Usahaku membuahkan hasil, nilaiku perlahan meningkat. Naiknya nilai sekolah berhasil menghindarkanku dari teguran guru tapi bukan berarti aku aman dari ancaman Pak Rahmat untuk mengeluarkanku. Itu sebabnya demi membuktikan bahwa aku pantas berada disini adalah dengan merenggut medali dari kompetisi tingkat nasional. Maklum, sainganku bukan sekedar teman satu sekolah tapi setiap anak yang ingin menjadi atlet senatero negeri. Itu sebabnya sekolah ini menggunakan sistem diskualifikasi, kalau tidak ada perkembangan kalian harus siap-siap angkat kaki dari sekolah ini. Aku susah payah untuk bisa masuk kesini maka tak akan kubiarkan satupun merebut singgasanaku.

                                                            ***

Ketika aku mengatakan niatku pada Pak Teguh beliau tertawa lepas sembari mengacak rambutku.

“Nah, yang namanya anak muda memang seharusnya begitu. Ah, jadi teringat masa lalu. Tidak ada waktu bersantai-santai cepat latihan atau kau kugantikan dengan anak lainnya mengerti!” mendengar ucapan Pak Teguh, aku segera lari terbirit-birit macam babi ngepet dikejar warga.
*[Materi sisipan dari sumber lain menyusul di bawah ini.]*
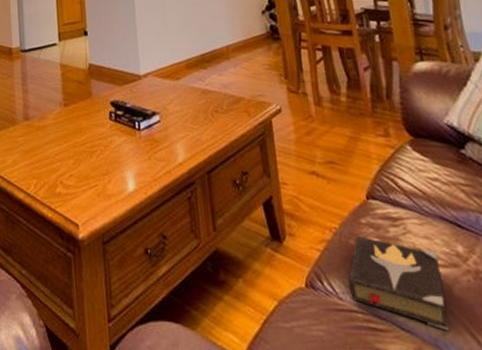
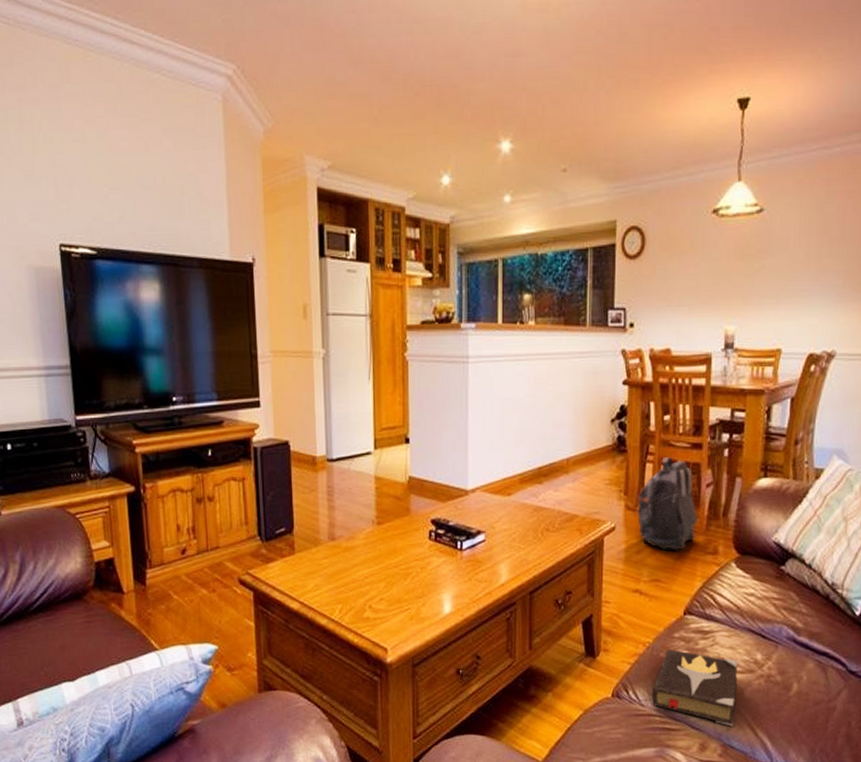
backpack: none [297,44,363,133] -> present [636,457,699,551]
Sebenarnya ada satu hal yang ingin kupastikan. Dengan latihan ala Spartan dari Pak Teguh ditambah latihan sendiri serta mental yang terus ditempa hingga menjadi setajam katana. Aku akan menemuinya, rivalku, Bima.

Kami sepakat untuk bertemu di lintasan sekolah di hari minggu. Banyak murid yang sedang keluar sekedar jalan-jalan untuk mengganti suasana. Maka disinilah kami berdua saling berhadapan setelah berbulan-bulan tak bersua. Tatapan Bima terlihat serius, tapi aku tak gentar. Mataku membalasnya dengan tajam, telunjukku mengacung padanya tanpa ragu.
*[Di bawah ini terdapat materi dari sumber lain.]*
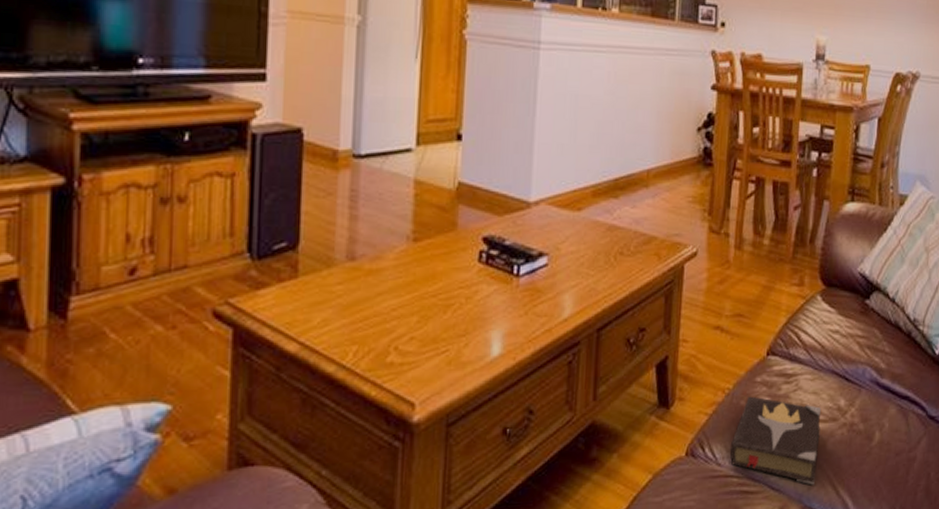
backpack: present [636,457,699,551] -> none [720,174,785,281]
“Bima, kamu adalah rivalku dan seperti yang aku katakan saat pertama kali kita bertemu bahwa akulah yang akan menang dan maju di kejuaraan internasional!” tantangku dengan lantang pada Bima.
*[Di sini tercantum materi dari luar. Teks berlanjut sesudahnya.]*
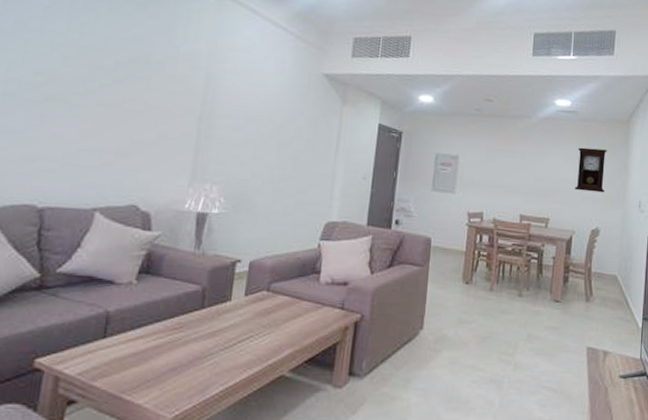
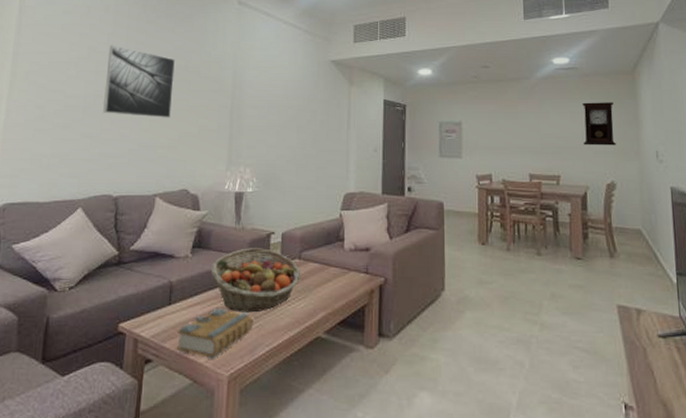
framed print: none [30,22,133,119] -> present [103,46,175,118]
book: none [110,343,207,400] -> present [177,308,253,359]
fruit basket: none [159,276,269,349] -> present [210,248,301,313]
“Saya terima tantangan kamu, Tama.”

Lintasan sekolah inilah yang akan jadi tempat pertandinganku dengan Bima. Kami akan melakukan tanding lari 100m, 200m dan 400m. Setiap pertandingan akan mendapat satu poin dan siapa yang mendapat poin lebih banyak maka ialah pemenangnya. Untuk wasit aku menggaet Asep yang kebetulan sedang berada di asrama. Awalnya ia menolak, enggan karena ia sudah lengket menempel di kasur kesayangannya. Lalu kukatakan lawan tandingku adalah Bima ia langsung bangkit penuh tenaga melupakan ritual tidur siangnya yang sakral itu.

Sama halnya dengan Danu, aku membutuhkannya untuk menentukan siapa yang lebih dahulu tiba di garis finish. Awalnya ia jugalah enggan, tapi cukup mendengar nama Bima kuping tebalnya yang seperti gajah terangkat lalu beringsut ke lintasan macam rakyat jelata takut ketinggalan pembagian zakat. Rasanya gemas melihat tingkah laku dua makhluk hidup ini rasanya ingin aku menjitak mereka nanti.

Aku dan Bima mulai dalam posisi bersiap. Kulirik Bima terlihat serius, bagus inilah yang kuinginkan. Tak ada rasa takut secuil pun kurasakan justru sedari tadi kakiku sudah gatal ingin berlari. Asep yang merasakan atmosfer kami juga terlihat serius. Di ujung sana Danu memegang stopwatch sangat fokus. Setelah semuanya siap Asep mulai memekik.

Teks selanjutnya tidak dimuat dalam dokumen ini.